PROVIDED MATERIAL

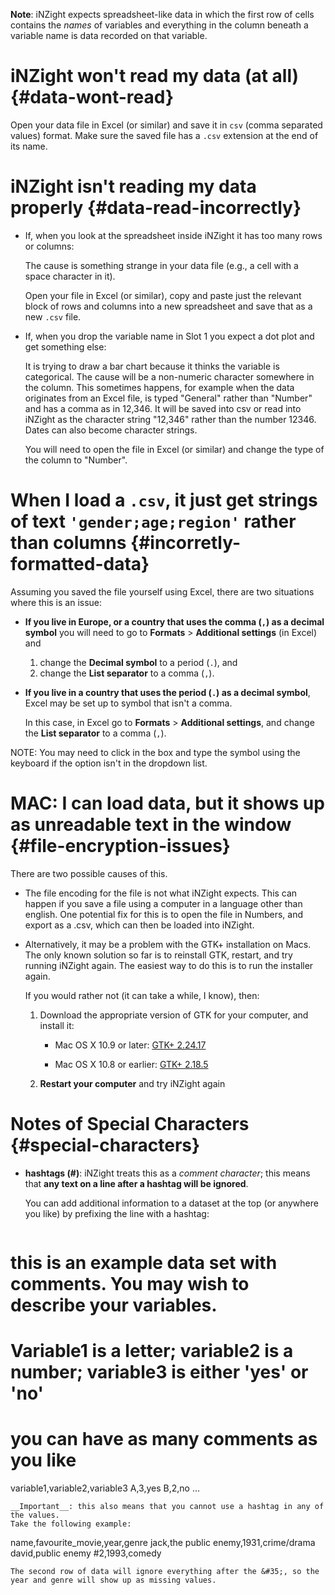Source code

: __Note__: iNZight expects spreadsheet-like data in which the first row of cells contains the _names_ of variables and everything in the column beneath a variable name is data recorded on that variable.


# iNZight won't read my data (at all) {#data-wont-read}

Open your data file in Excel (or similar) and save it in `csv` (comma separated values) format.
Make sure the saved file has a `.csv` extension at the end of its name.


# iNZight isn't reading my data properly {#data-read-incorrectly}

- If, when you look at the spreadsheet inside iNZight it has too many rows or columns:

  The cause is something strange in your data file (e.g., a cell with a space character in it).

  Open your file in Excel (or similar), copy and paste just the relevant block of rows and columns into a new spreadsheet and save that as a new `.csv` file.

- If, when you drop the variable name in Slot 1 you expect a dot plot and get something else:

  It is trying to draw a bar chart because it thinks the variable is categorical. The cause will be a non-numeric character somewhere in the column. This sometimes happens, for example when the data originates from an Excel file, is typed "General" rather than "Number" and has a comma as in 12,346. It will be saved into csv or read into iNZight as the character string "12,346" rather than the number 12346. Dates can also become character strings.

  You will need to open the file in Excel (or similar) and change the type of the column to "Number".


# When I load a `.csv`, it just get strings of text `'gender;age;region'` rather than columns {#incorretly-formatted-data}

Assuming you saved the file yourself using Excel, there are two situations where this is an issue:

- __If you live in Europe, or a country that uses the comma (`,`) as a decimal symbol__ you will need to go to __Formats__ > __Additional settings__ (in Excel) and

  1. change the __Decimal symbol__ to a period (`.`), and
  2. change the __List separator__ to a comma (`,`).

- __If you live in a country that uses the period (`.`) as a decimal symbol__, Excel may be set up to symbol that isn't a comma.

  In this case, in Excel go to __Formats__ > __Additional settings__, and change the __List separator__ to a comma (`,`).

<div class="note">NOTE: You may need to click in the box and type the symbol using the keyboard if the option isn't in the dropdown list.</div>


# MAC: I can load data, but it shows up as unreadable text in the window {#file-encryption-issues}

There are two possible causes of this.

- The file encoding for the file is not what iNZight expects. This can happen if you save a file using a computer in a language other than english. One potential fix for this is to open the file in Numbers, and export as a .csv, which can then be loaded into iNZight.

- Alternatively, it may be a problem with the GTK+ installation on Macs. The only known solution so far is to reinstall GTK, restart, and try running iNZight again.
  The easiest way to do this is to run the installer again.

  If you would rather not (it can take a while, I know), then:

  1. Download the appropriate version of GTK for your computer, and install it:

      - Mac OS X 10.9 or later:
        [GTK+ 2.24.17](http://r.research.att.com/libs/GTK_2.24.17-X11.pkg)

      - Mac OS X 10.8 or earlier:
        [GTK+ 2.18.5](http://r.research.att.com/libs/GTK_2.18.5-X11.pkg)

  2. __Restart your computer__ and try iNZight again


# Notes of Special Characters {#special-characters}

- __hashtags (&#35;)__: iNZight treats this as a _comment character_; this means that __any text on a line after a hashtag will be ignored__.

  You can add additional information to a dataset at the top (or anywhere you like) by prefixing the line with a hashtag:
  ```
 # this is an example data set with comments. You may wish to describe your variables.
 # Variable1 is a letter; variable2 is a number; variable3 is either 'yes' or 'no'
 # you can have as many comments as you like
variable1,variable2,variable3
A,3,yes
B,2,no
...
  ```
  __Important__: this also means that you cannot use a hashtag in any of the values.
  Take the following example:
  ```
name,favourite_movie,year,genre
jack,the public enemy,1931,crime/drama
david,public enemy #2,1993,comedy
  ```
  The second row of data will ignore everything after the &#35;, so the year and genre will show up as missing values.
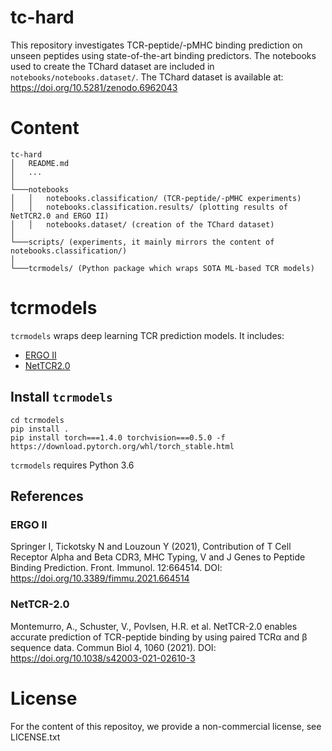 # tc-hard
This repository investigates TCR-peptide/-pMHC binding prediction on unseen peptides using state-of-the-art binding predictors.
The notebooks used to create the TChard dataset are included in `notebooks/notebooks.dataset/`.
The TChard dataset is available at: https://doi.org/10.5281/zenodo.6962043

# Content
```
tc-hard
│   README.md
│   ... 
│     
└───notebooks
│   │   notebooks.classification/ (TCR-peptide/-pMHC experiments)
│   │   notebooks.classification.results/ (plotting results of NetTCR2.0 and ERGO II)
│   │   notebooks.dataset/ (creation of the TChard dataset)   
│   
└───scripts/ (experiments, it mainly mirrors the content of notebooks.classification/)
│   
└───tcrmodels/ (Python package which wraps SOTA ML-based TCR models)
```

# tcrmodels
`tcrmodels` wraps deep learning TCR prediction models.
It includes:
* [ERGO II](https://github.com/IdoSpringer/ERGO-II)
* [NetTCR2.0](https://github.com/mnielLab/NetTCR-2.0)

## Install `tcrmodels`
```
cd tcrmodels
pip install .
pip install torch===1.4.0 torchvision===0.5.0 -f https://download.pytorch.org/whl/torch_stable.html
```

`tcrmodels` requires Python 3.6

## References
### ERGO II
Springer I, Tickotsky N and Louzoun Y (2021), Contribution of T Cell Receptor Alpha and Beta CDR3, MHC Typing, V and J Genes to Peptide Binding Prediction. Front. Immunol. 12:664514. DOI: https://doi.org/10.3389/fimmu.2021.664514

### NetTCR-2.0
Montemurro, A., Schuster, V., Povlsen, H.R. et al. NetTCR-2.0 enables accurate prediction of TCR-peptide binding by using paired TCRα and β sequence data. Commun Biol 4, 1060 (2021). DOI: https://doi.org/10.1038/s42003-021-02610-3

# License
For the content of this repositoy, we provide a non-commercial license, see LICENSE.txt

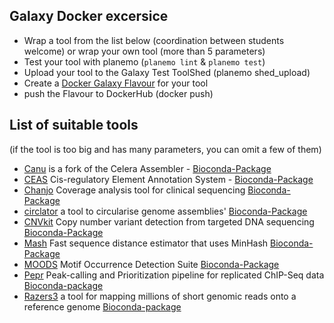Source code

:Galaxy Docker excersice
------------------------

* Wrap a tool from the list below (coordination between students welcome) or wrap your own tool (more than 5 parameters)
* Test your tool with planemo (`planemo lint` & `planemo test`)
* Upload your tool to the Galaxy Test ToolShed (planemo shed_upload)
* Create a [Docker Galaxy Flavour](https://github.com/bgruening/docker-galaxy-stable/blob/master/README.md#extending-the-docker-image) for your tool
* push the Flavour to DockerHub (docker push)


List of suitable tools
----------------------

(if the tool is too big and has many parameters, you can omit a few of them)

* [Canu](http://http://canu.readthedocs.org/) is a fork of the Celera Assembler - [Bioconda-Package](https://github.com/bioconda/bioconda-recipes/blob/master/recipes/canu/meta.yaml)
* [CEAS](http://liulab.dfci.harvard.edu/CEAS) Cis-regulatory Element Annotation System - [Bioconda-Package](https://github.com/bioconda/bioconda-recipes/blob/master/recipes/ceas/meta.yaml)
* [Chanjo](http://www.chanjo.co/) Coverage analysis tool for clinical sequencing [Bioconda-Package](https://github.com/bioconda/bioconda-recipes/blob/master/recipes/chanjo/meta.yaml)
*  [circlator](https://github.com/sanger-pathogens/circlator) a tool to circularise genome assemblies' [Bioconda-Package](https://github.com/bioconda/bioconda-recipes/blob/master/recipes/circlator/meta.yaml)
* [CNVkit](https://github.com/etal/cnvkit) Copy number variant detection from targeted DNA sequencing [Bioconda-Package](https://github.com/bioconda/bioconda-recipes/blob/master/recipes/cnvkit/meta.yaml)
* [Mash](https://github.com/marbl/Mash) Fast sequence distance estimator that uses MinHash [Bioconda-Package](https://github.com/bioconda/bioconda-recipes/blob/master/recipes/mash/meta.yaml)
* [MOODS](https://github.com/jhkorhonen/MOODS) Motif Occurrence Detection Suite [Bioconda-Package](https://github.com/bioconda/bioconda-recipes/blob/master/recipes/moods/meta.yaml)
* [Pepr](https://code.google.com/p/pepr-chip-seq/) Peak-calling and Prioritization pipeline for replicated ChIP-Seq data [Bioconda-package](https://github.com/bioconda/bioconda-recipes/tree/master/recipes/pepr)
* [Razers3](http://www.seqan.de/projects/razers/) a tool for mapping millions of short genomic reads onto a reference genome [Bioconda-package](https://github.com/bioconda/bioconda-recipes/blob/master/recipes/razers3/meta.yaml)



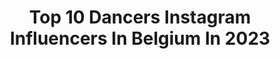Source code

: ---
title: Top 10 Dancers Instagram Influencers In Belgium In 2023
description: >-
  Find top dancers Instagram influencers in Belgium in 2023. Most popular hashtags: #dance #dancer #belgium #vibes.
platform: Instagram
hits: 19
text_top: Identify the best Instagram influencers on inBeat.
text_bottom: Our database aggregates 19 Instagram influencers like this in Belgium for you to connect with.
profiles:
  - username: "steffi_mercie"
    fullname: >-
      Steffi Mercie
    bio: >-
      💖 dancer & actress 🧸 positive vibes overloaded ✨ Contact: Steffi.mercie@gmail.com 💐 In love @gerben.tuerlinckx 🌜 #Nevergiveup #Steffifam
    location: "Belgium"
    followers: 187212
    engagement: 1037
    commentsToLikes: 0.007538
    id: ck8wfb84sfgja0j78qtavljkc
    verified: false
    hashtags: "#myjewellerybelgium, #myjewellery, #galavandegoudenks, #jbcfamily"
  - username: "tamaraarruti"
    fullname: >-
      Tamara Arruti
    bio: >-
      Movement director | Choreographer | Dancer •Humanity is my passion, dance is my tool• @artacompany_ |@projecthomedance info@tamaraarruti.com
    location: "Belgium"
    followers: 9111
    engagement: 634
    commentsToLikes: 0.030575
    id: ck55ppy4cb4840i11y7klq0hq
    verified: false
    hashtags: "#trixonline, #jwldms, #newvideo, #growingpains"
  - username: "elyalufwa"
    fullname: >-
      ELYA 🌟
    bio: >-
      dancer⁣/choreographer⁣/model/actress owner of @customzbyel ✨ brussels⁣ 📍
    location: "Belgium"
    followers: 24997
    engagement: 691
    commentsToLikes: 0.024068
    id: ck15tn78giwzr0i19b50qweo2
    verified: false
    hashtags: "#vibe, #passion, #choreo, #belgium"
  - username: "dancelord_miracle"
    fullname: >-
      🤴🏽MoveLikeMiRACLE🦅
    bio: >-
      📍🇬🇭 Dancer | Choreographer Crdt: Beyoncé,ShattaWale,etc Mem. of @dwpacademy 🏆 Fashion @adorablecoutureusa 📢Ads | Promos💡| Private Session💃🏻 🎥YT VID⬇️
    location: "Belgium"
    followers: 41399
    engagement: 247
    commentsToLikes: 0.121266
    id: ck0vwb06wsw590i19dv9304ft
    verified: false
    hashtags: "#dancelordmiracle, #fyp, #vibes, #viral"
  - username: "maxdbk20"
    fullname: >-
      Max Dbk
    bio: >-
      🌍 Belgium, Brussels ◾Dancer/Choreographer/Teacher ◾Co-founder of : 🔻@therevolutionarybelgium 🔻@summervibesdc 🔻@mixing_vibes ◾Showreel Video :
    location: "Belgium"
    followers: 4398
    engagement: 1497
    commentsToLikes: 0.042266
    id: ck55pna9eaxok0i11k0nstci2
    verified: false
    hashtags: "#photo, #couple, #model, #binome"
  - username: "frankzegelsofficial"
    fullname: >-
      Frank Zegels
    bio: >-
      Professional Dancer 🇧🇪 Antwerp 💥 Owner @dance_one1 studio 🕺🏼 Pro on #dwtsbelgium #choreographer
    location: "Belgium"
    followers: 7218
    engagement: 734
    commentsToLikes: 0.048872
    id: ck5c2lvpfxift0i11y5ez1ey8
    verified: false
    hashtags: "#couple, #love, #tour, #latin"
  - username: "yassinjokersan"
    fullname: >-
      Y A S S I N  J O K E R
    bio: >-
      👦🏻 Human|Artist|Dancer• 📍 Brussels/Paris• 🌍 World Lover• 🐉 @evolvedanceprogram 🧿🧿🧿🧿🧿🧿🧿🧿
    location: "Belgium"
    followers: 6482
    engagement: 369
    commentsToLikes: 0.054303
    id: ck5zpkeazstem0i140y5ecov0
    verified: false
    hashtags: "#dance, #jokersan, #hiphop, #stayhomeandkeeptraining"
  - username: "jenybsg"
    fullname: >-
      Jenybsg
    bio: >-
      Professional Dancer / choreographer • @theellenshow 🇺🇸 • @afrohousebelgium CEO • @dance_4kids founder • @nweworldwide
    location: "Belgium"
    followers: 1093526
    engagement: 241
    commentsToLikes: 0.010997
    id: ck138txu4i03i0i19gxk8wsb7
    verified: false
    hashtags: "#cooloffchallenge, #namedancechallenge, #kohlanta, #justiceforahmaud"
  - username: "cey_dancer_23"
    fullname: >-
      Ceylan ✨
    bio: >-
      member @therevolutionarybelgium @motusthecompany Contact: ceylan_gulbas@hotmail.com #23#god
    location: "Belgium"
    followers: 3076
    engagement: 1166
    commentsToLikes: 0.089257
    id: ck6tm2eqk728t0j71x8uv4j6j
    verified: false
    hashtags: "#dance, #girl, #dancer, #gogoclub"
  - username: "bgtlana"
    fullname: >-
      Lana Verkest BGT’19
    bio: >-
      ⭐️Belgium’s got talent ‘19 ~Top 3 Semi-Finalist 🏆Belgian Champion modern dance 🎀Model @detailsdancewear ❤️Mories 👇🎵Tiktok:lanaverkest [16,3K]
    location: "Belgium"
    followers: 6440
    engagement: 804
    commentsToLikes: 0.026505
    id: ck5c2m91uxj720i11nezudgb5
    verified: false
    hashtags: "#igers, #instahappy, #balletpak, #belgium"
---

EXERCISE DESCRIPTION
Leave out the pictures, then repeat the listing above exactly from its first line to the line with "The cause is", inclusive.

SOLUTION TO THIS TASK
Source code

: __Note__: iNZight expects spreadsheet-like data in which the first row of cells contains the _names_ of variables and everything in the column beneath a variable name is data recorded on that variable.


# iNZight won't read my data (at all) {#data-wont-read}

Open your data file in Excel (or similar) and save it in `csv` (comma separated values) format.
Make sure the saved file has a `.csv` extension at the end of its name.


# iNZight isn't reading my data properly {#data-read-incorrectly}

- If, when you look at the spreadsheet inside iNZight it has too many rows or columns:

  The cause is something strange in your data file (e.g., a cell with a space character in it).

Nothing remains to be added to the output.